January 05, 2017 Top Story

Courts May Consider Foreign Law Declarations on Motions to Dismiss

Federal court relies on plain language of Rule 44.1 to resolve issue of first impression

Matthew S. Mulqueen

District courts may consider foreign legal materials outside the pleadings when deciding motions to dismiss, according to the U.S. Court of Appeals for the Ninth CircuitThe opinion emphasizes that Federal Rule of Civil Procedure 44.1 treats foreign law determinations as questions of law—not fact. The decision helps explain how federal judges should treat foreign law, particularly at the motion to dismiss stage.

Portrait of a Painter

The dispute originated from the transcontinental attempts of a French national, Yves Sicre de Fontbrune, to protect his copyright in photographs of Pablo Picasso's artworks. An American art publisher, Wofsy, reproduced the Picasso photographs and triggered the lawsuit.

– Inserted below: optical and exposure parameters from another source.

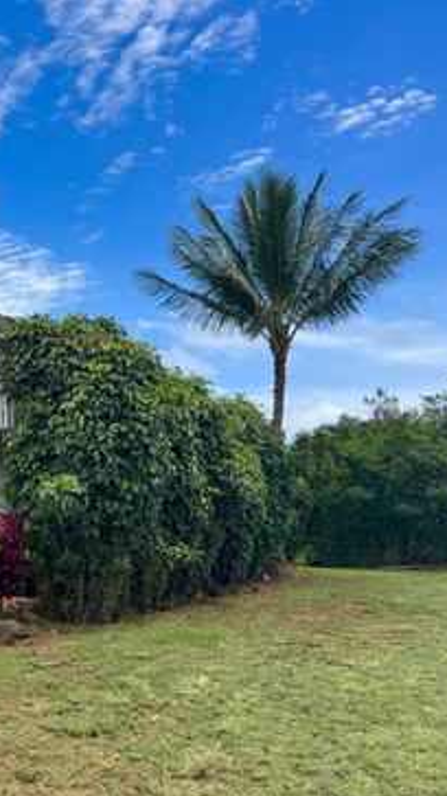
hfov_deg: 29.8
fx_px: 759
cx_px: -33
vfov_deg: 55.3
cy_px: 409
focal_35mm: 36
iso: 80
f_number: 1.78
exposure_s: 1/4608
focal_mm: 6.76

Cahiers d'Art, a French artistic and literary journal, originally published almost 16,000 photographs of Picasso's art taken by the artist's friend, Christian Zervos. The photographic collection, known as the "Zervos Catalog," became a universally recognized reference work of Picasso's artistic corpus. De Fontbrune purchased Cahiers d'Art's publisher's stock in 1979, thereby acquiring intellectual property rights in the Zervos Catalog under French law.